Ha T Y, Hwang S, Kim K H, Lee Y J, Ahn C S, Moon D B, Song G W, Park K M, Kim N, Lee S G
Department of Surgery, Asan Medical Center, University of Ulsan College of Medicine, Seoul, Korea.
Department of Surgery, Asan Medical Center, University of Ulsan College of Medicine, Seoul, Korea.
Transplant Proc. 2014 Apr;46(3):888-93. doi: 10.1016/j.transproceed.2013.12.037.
This study was conducted to compare the expression patterns of serum alpha-fetoprotein (AFP) and proteins induced by vitamin K absence or antagonist-II (PIVKA-II) in hepatocellular carcinoma (HCC) patients undergoing liver transplantation (LT) and resection at a high-volume single institution.
First, 663 liver transplant recipients with HCC were selected. They were divided into hepatitis B virus (HBV) (n = 628) and hepatitis C virus (HCV) groups (n = 35). Their medical records were retrospectively reviewed. Second, another cohort of 2709 patients who underwent HCC resection included 2258 HBV, 143 HCV, and 308 non-HBV non-HCV (NBNC) patients.
In the transplantation group, pretransplantation AFP level >20 ng/mL was observed in 42.5% of HBV patients and 60% of HCV patients (P = .042). PIVKA-II level >40 mAU/mL was observed in 30.6% of HBV patients and 42.9% of HCV patients (P = .127). In the resection group, a preoperative AFP level >20 ng/mL was observed in 51.7% of HBV patients and 43.3% of HCV patients (P = .052). PIVKA-II level >40 mAU/mL was observed in 59.7% of HBV patients and 56.6% of HCV patients (P = .47). Preoperative AFP level >20 ng/mL and PIVKA-II level >40 mAU/mL were observed in 35.7% and 61% of NBNC patients, respectively. Receiver-operator characteristic curve analyses revealed that the expression pattern of PIVKA-II in patients with elevated AFP level was not predictable and vice versa, regardless of background liver diseases.
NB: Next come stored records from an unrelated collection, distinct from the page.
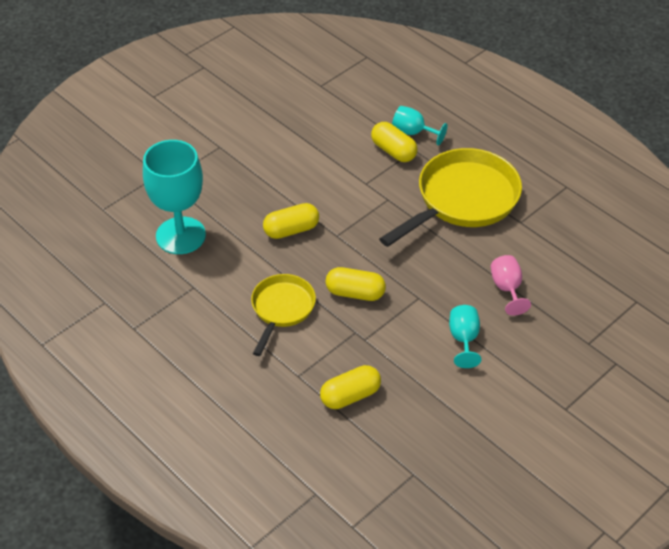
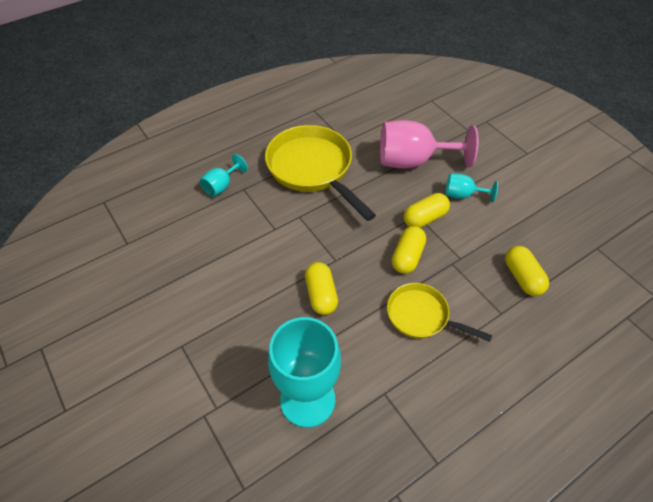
camera: 80 degrees left, 5 degrees up
(393, 151) = (240, 203): yellow capsule -> yellow capsule (425, 218)
(507, 289) = (413, 161): pink goblet -> pink goblet, size x1.99

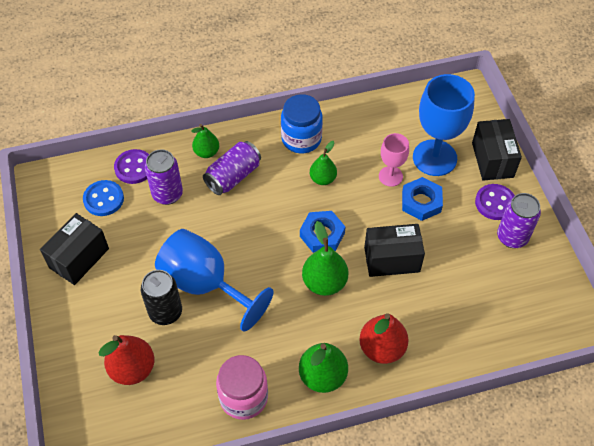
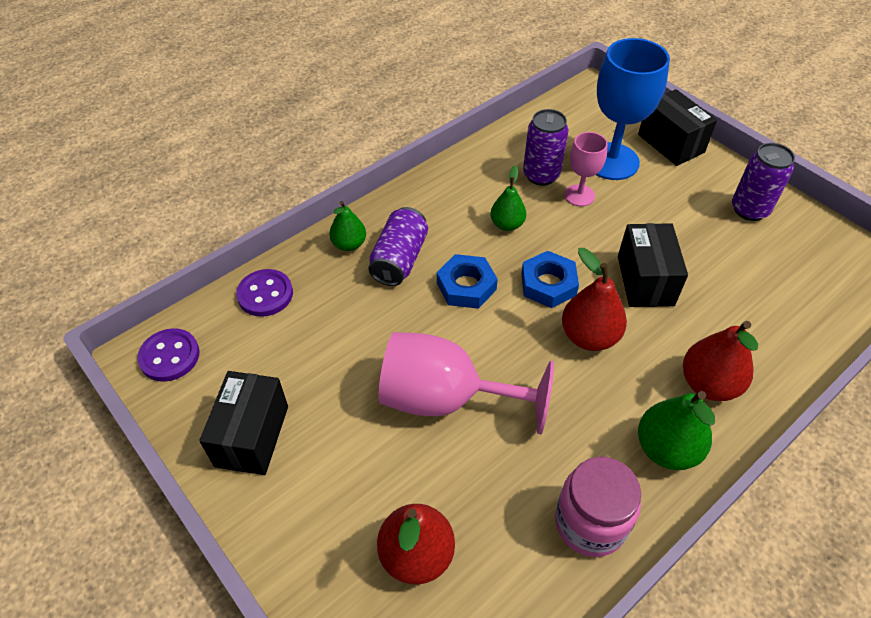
camera: 25 degrees left, 5 degrees down
(103, 199) = (245, 347): blue button -> none
(165, 312) = (415, 456): black can -> none
(167, 194) = (328, 309): purple can -> purple can (541, 175)
(205, 284) = (445, 398): blue goblet -> pink goblet
(301, 139) = (453, 192): blue jar -> none
(324, 282) = (589, 336): green pear -> red pear
(392, 259) = (645, 280): black box -> black box turned 60 degrees counterclockwise
(421, 202) = (631, 209): blue nut -> blue nut (466, 286)
(495, 203) = (706, 183): purple button -> purple button (169, 356)

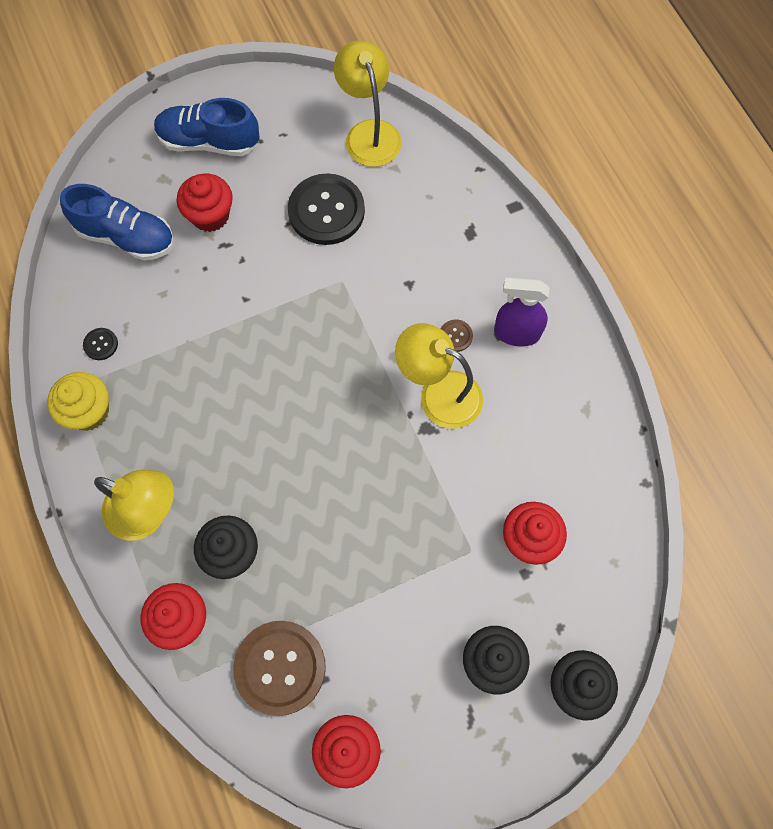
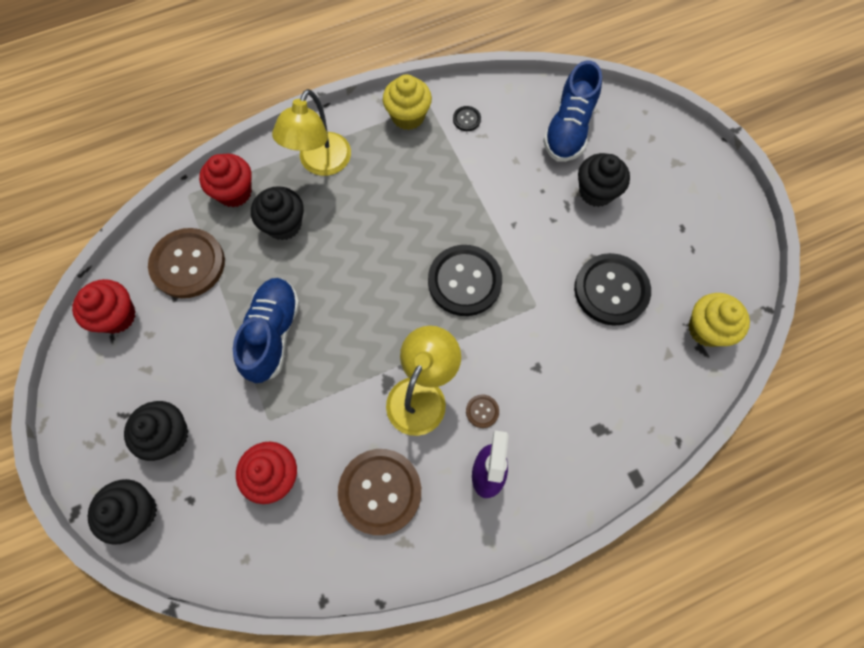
camera: 90 degrees right, 0 degrees up
(209, 142) = (674, 186): blue shoe -> blue shoe (272, 334)
(210, 215) = (596, 192): red cupcake -> black cupcake
(312, 350) = (464, 281): none -> black button
(369, 133) = (706, 329): yellow lamp -> yellow cupcake
(539, 433) = (380, 491): none -> brown button

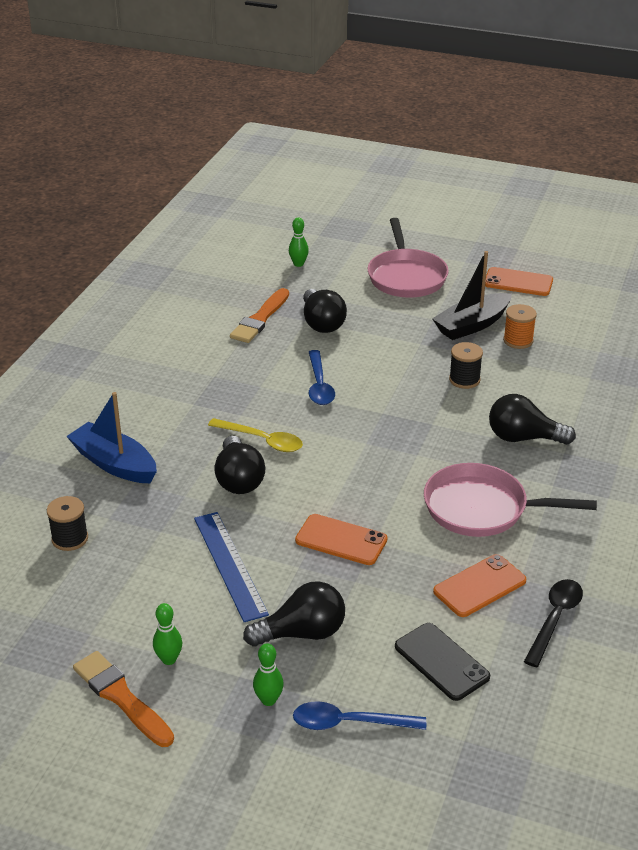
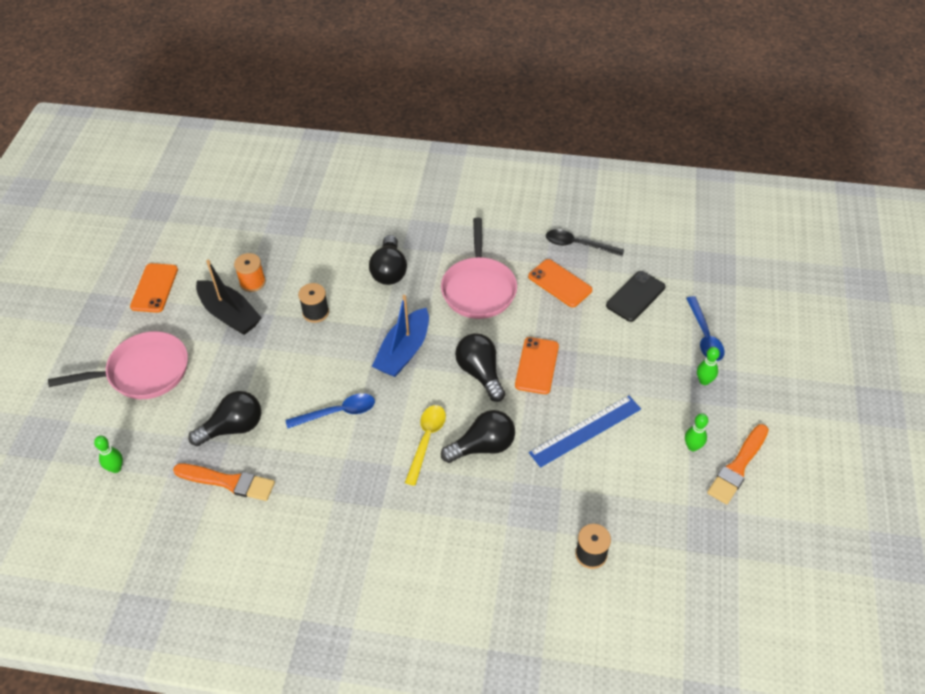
camera: 100 degrees left, 15 degrees up
(114, 464) = (484, 549): blue boat -> blue boat (404, 351)
(302, 633) = (638, 373): black light bulb -> black light bulb (480, 373)

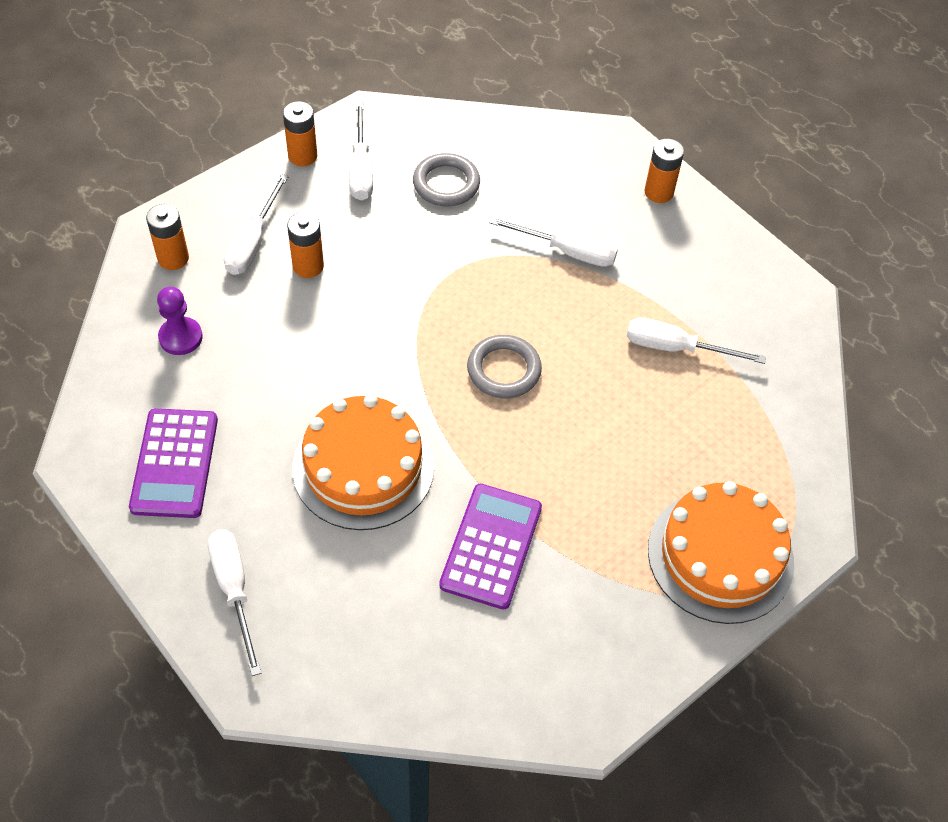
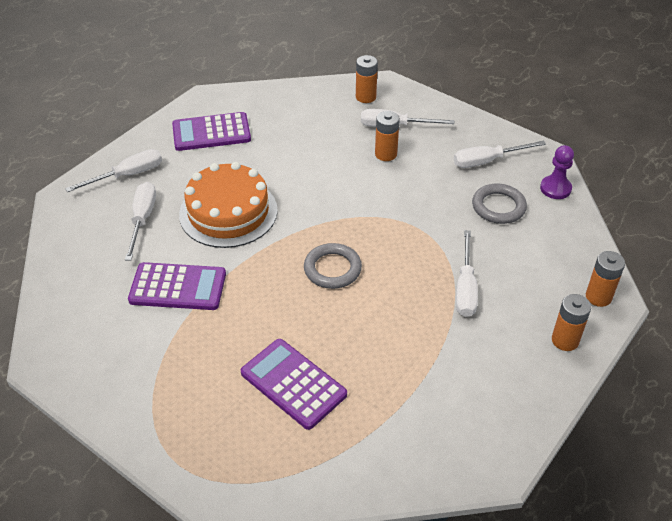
camera: 80 degrees right, 10 degrees down
(180, 337) = (305, 114): purple pawn -> purple pawn (555, 188)
(302, 156) = (483, 131): orange battery -> orange battery (598, 297)
(672, 444) = (293, 384): none -> purple calculator
(676, 348) = (393, 374): white screwdriver -> white screwdriver (142, 219)
(720, 555) = (193, 429): orange cake -> none

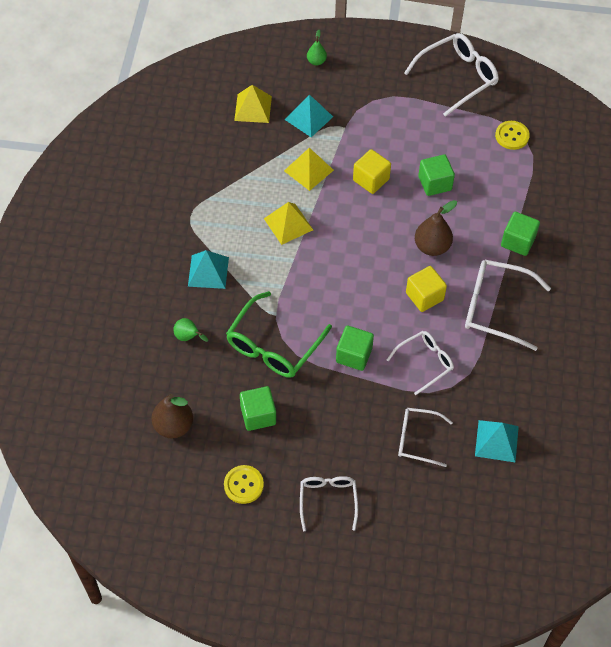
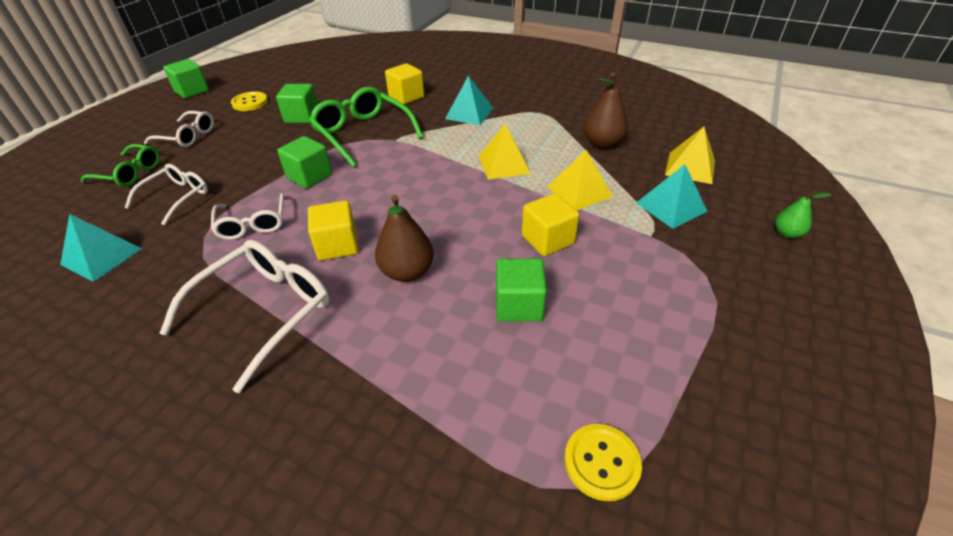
camera: 110 degrees right, 15 degrees down
(173, 426) = (331, 83): brown pear -> brown pear (602, 143)
(188, 337) = (406, 97): green pear -> yellow cube
(401, 505) = (130, 173): none -> green glasses
(458, 77) = (776, 413): white glasses -> none
(518, 241) = (355, 381): green cube -> green cube (192, 91)

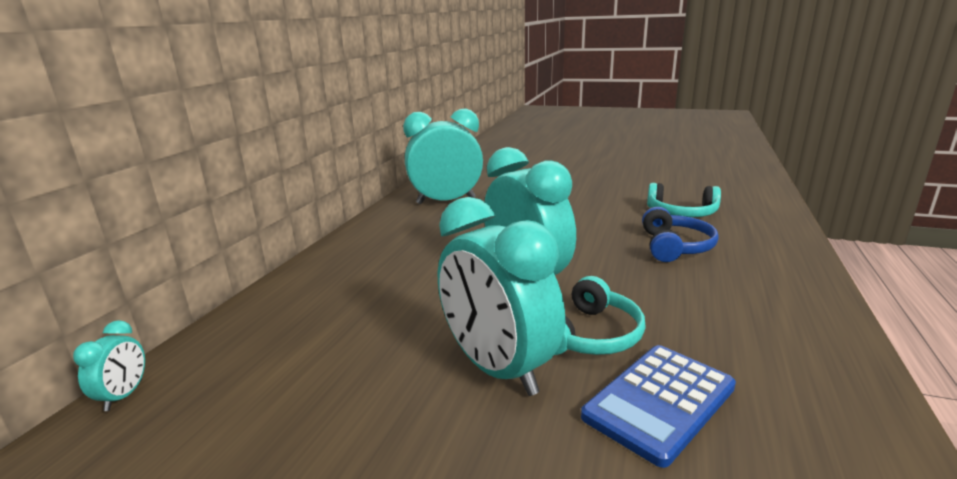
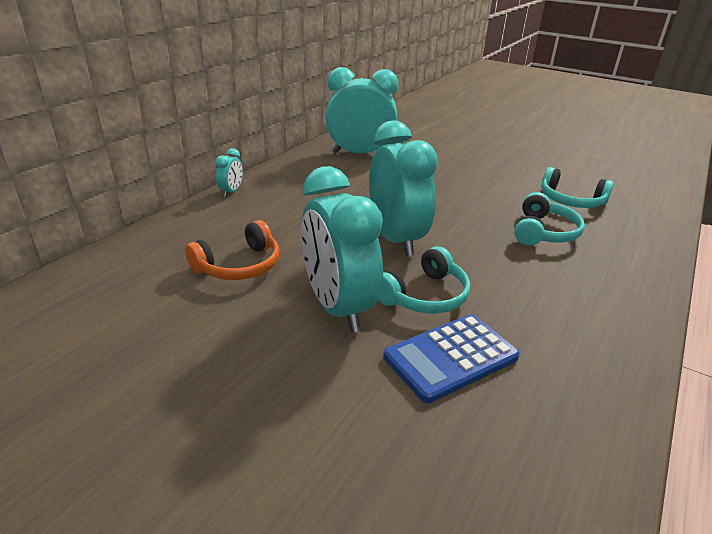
camera: 10 degrees right, 10 degrees up
(124, 395) = (66, 273): turquoise clock -> turquoise clock (231, 191)
(357, 342) = (239, 266): none -> orange headphones
(675, 247) = (543, 232): blue headphones -> turquoise headphones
This study indicates that serum AFP and PIVKA-II may be expressed variably regardless of the types of background liver disease. Further large-volume multicenter studies are needed to evaluate the possibility of the etiology-dependent expression of tumor markers.
本研究旨在比较在一家大型单机构中接受肝移植(LT)和肝切除术的肝细胞癌(HCC)患者血清甲胎蛋白(AFP)和维生素K缺乏或拮抗剂-II诱导蛋白(PIVKA-II)的表达模式。
首先,选取663例患有HCC的肝移植受者。他们被分为乙型肝炎病毒(HBV)组(n = 628)和丙型肝炎病毒(HCV)组(n = 35)。对他们的病历进行回顾性分析。其次,另一组2709例行HCC切除术的患者包括2258例HBV患者、143例HCV患者和308例非HBV非HCV(NBNC)患者。
在移植组中,42.5%的HBV患者和60%的HCV患者术前AFP水平>20 ng/mL(P = 0.042)。30.6%的HBV患者和42.9%的HCV患者PIVKA-II水平>40 mAU/mL(P = 0.127)。在切除组中,51.7%的HBV患者和43.3%的HCV患者术前AFP水平>20 ng/mL(P = 0.052)。59.7%的HBV患者和56.6%的HCV患者PIVKA-II水平>40 mAU/mL(P = 0.47)。分别在35.7%和61%的NBNC患者中观察到术前AFP水平>20 ng/mL和PIVKA-II水平>40 mAU/mL。受试者操作特征曲线分析显示,无论背景肝病如何,AFP水平升高患者中PIVKA-II的表达模式不可预测,反之亦然。
本研究表明,无论背景肝病类型如何,血清AFP和PIVKA-II的表达可能存在差异。需要进一步开展大样本多中心研究来评估肿瘤标志物病因依赖性表达的可能性。